Element families and what defines them
Alkali metals (Group 1)
Lithium, sodium, potassium, rubidium, cesium, francium. Each has a single loosely held outer electron it readily gives up, making these metals extremely reactive — especially with water, where they release hydrogen gas and heat. Reactivity increases down the group; cesium reacts explosively with water at room temperature.
Alkaline earth metals (Group 2)
Beryllium, magnesium, calcium, strontium, barium, radium. Two outer electrons give these metals moderate reactivity, less violent than alkali metals but still significant. Calcium and magnesium are biologically essential (bones, muscle function). Barium is used in drilling muds and certain medical imaging procedures.
Transition metals (Groups 3–12)
The largest family, spanning the wide middle block. They fill d-orbitals and exhibit multiple oxidation states, dense metallic character, and are often excellent conductors and catalysts.
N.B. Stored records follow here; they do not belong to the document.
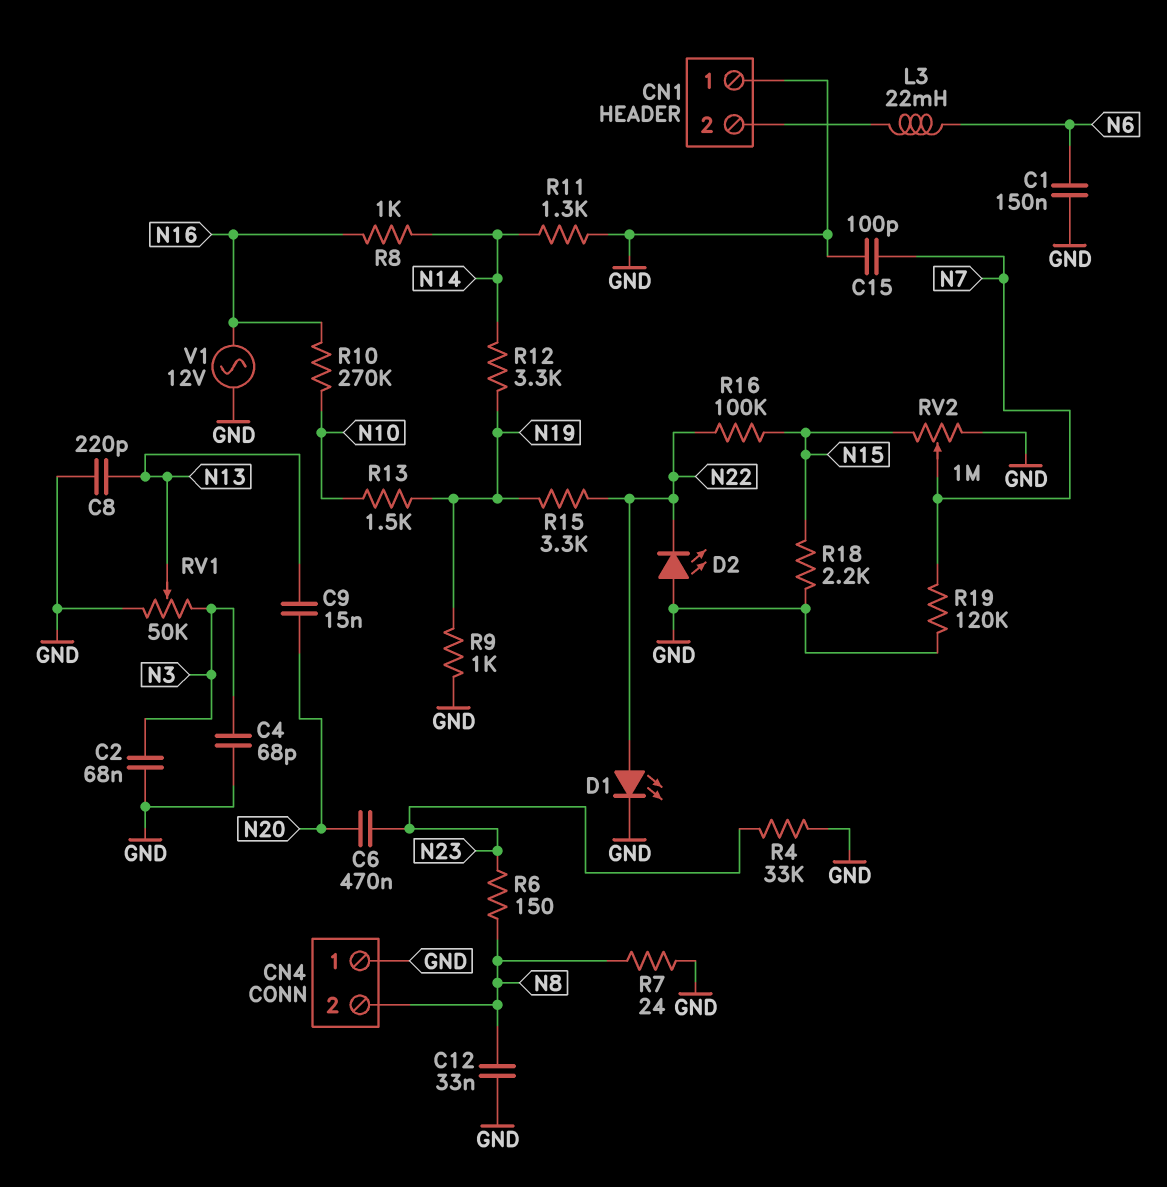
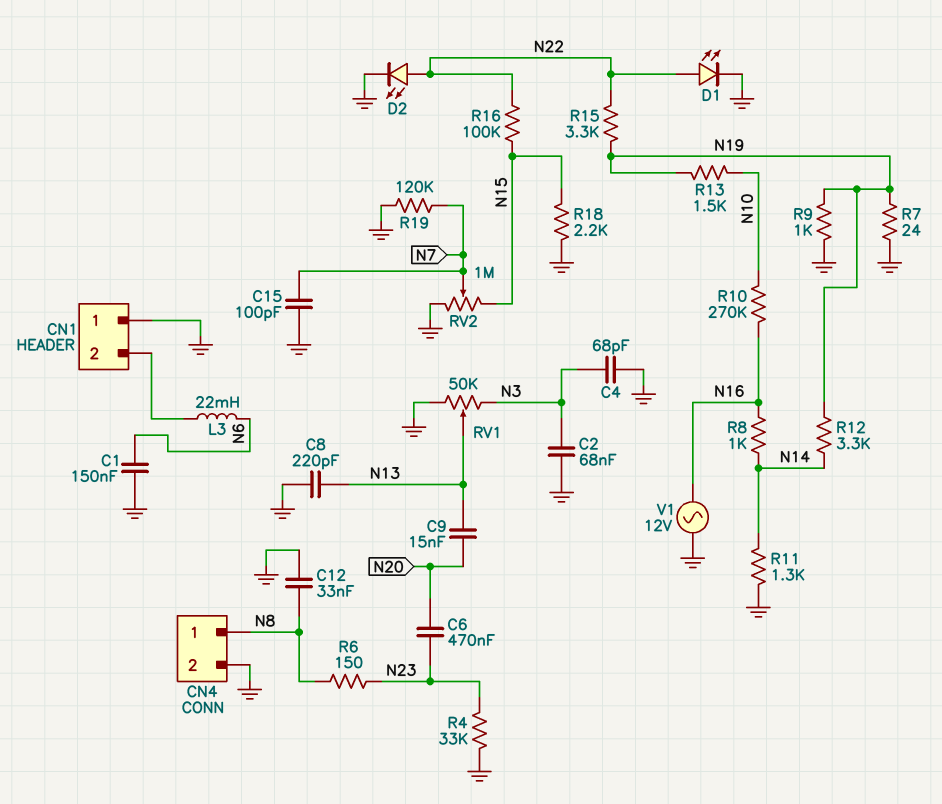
CN4 pin 1: GND -> N8
CN4 pin 2: N8 -> GND
D2: LED (A GND, K N22) -> LED (A N22, K GND)
R7: 24 (GND, N8) -> 24 (GND, N19)

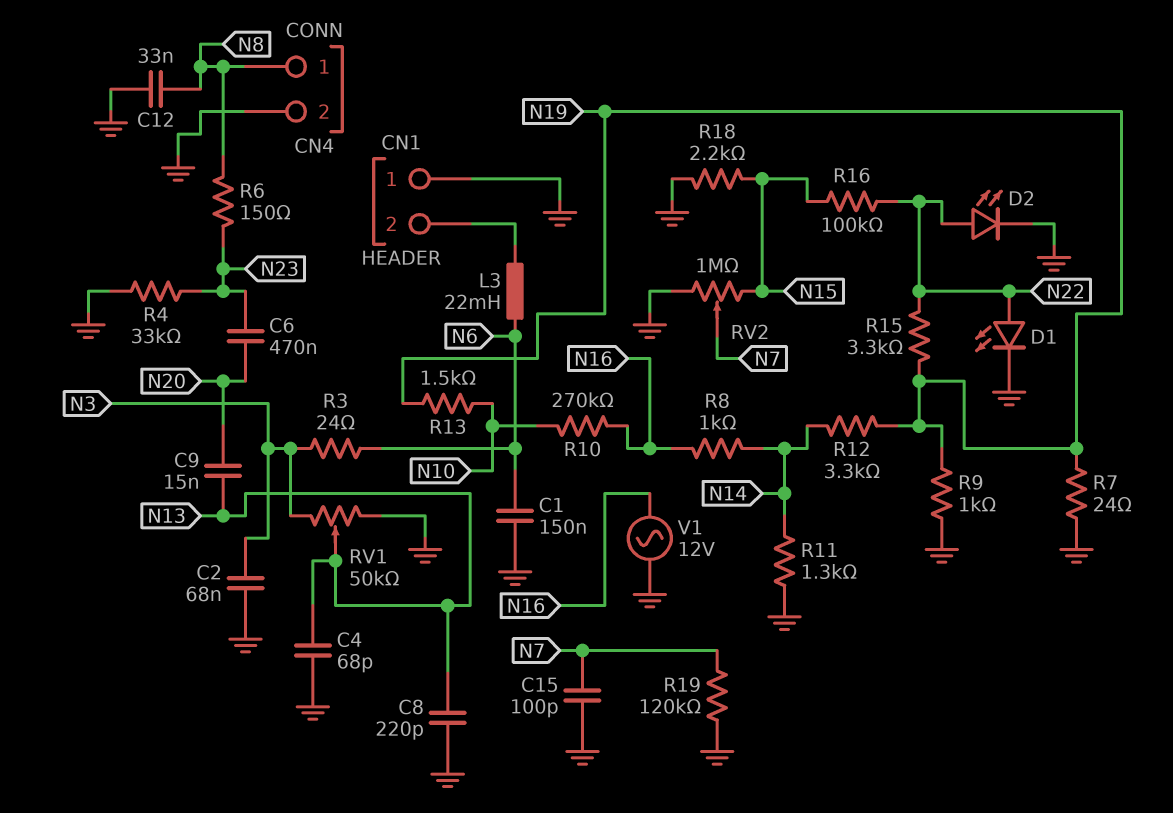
C4: 68pF (GND, N3) -> 68pF (GND, N13)
R3: none -> 24 (N3, N6)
Gold, silver, copper, iron, nickel, platinum, zinc, titanium, and tungsten are all transition metals — a group that powers electronics, construction, and industry.
Metalloids (the staircase elements)
Boron, silicon, germanium, arsenic, antimony, tellurium, and sometimes polonium. These elements sit along the diagonal staircase on the periodic table and show intermediate properties between metals and nonmetals. Silicon and germanium are semiconductors — the foundation of modern electronics. Arsenic and antimony are used in semiconductors and alloys.
Nonmetals
Carbon, nitrogen, oxygen, phosphorus, sulfur, selenium. These elements gain or share electrons in bonding, form covalent compounds, and are often gases at room temperature (nitrogen, oxygen) or brittle solids. Carbon is uniquely important — its bonding versatility is the basis of all organic chemistry and life itself.
Halogens (Group 17)
Fluorine, chlorine, bromine, iodine, astatine. One electron short of a full outer shell makes halogens among the most reactive nonmetals. Fluorine is the most electronegative element known. Chlorine is essential for water treatment. Iodine is required for thyroid hormone synthesis.
Noble gases (Group 18)
Helium, neon, argon, krypton, xenon, radon. Full outer electron shells give these gases very low reactivity under normal conditions. They are used in lighting (neon signs, argon in fluorescent tubes), as inert atmospheres for welding (argon), and in medical imaging (xenon). Heavier noble gases like xenon can form a small number of compounds under extreme conditions.
Lanthanides (atomic numbers 57–71)
The rare-earth elements: lanthanum through lutetium. They fill 4f orbitals and are mostly stable, silvery metals with similar properties that make them difficult to separate. Despite the name, many are not particularly rare — they are used in magnets, phosphors, catalysts, and batteries (neodymium magnets, cerium catalysts).
Actinides (atomic numbers 89–103)
Actinium through lawrencium. All are radioactive. The lighter actinides (thorium, uranium) occur naturally; heavier ones (plutonium and beyond) are synthetic. Uranium and plutonium are used in nuclear reactors and weapons; thorium is studied as an alternative reactor fuel.
Key periodic trends
- Metallic reactivity increases going down a group and to the left.
- Nonmetallic reactivity increases going up a group and to the right.
- Electronegativity increases toward the top right (fluorine is highest).
- Atomic radius increases going down and to the left.
- The metalloid staircase (B, Si, Ge, As, Sb, Te) marks the diagonal boundary between metals and nonmetals.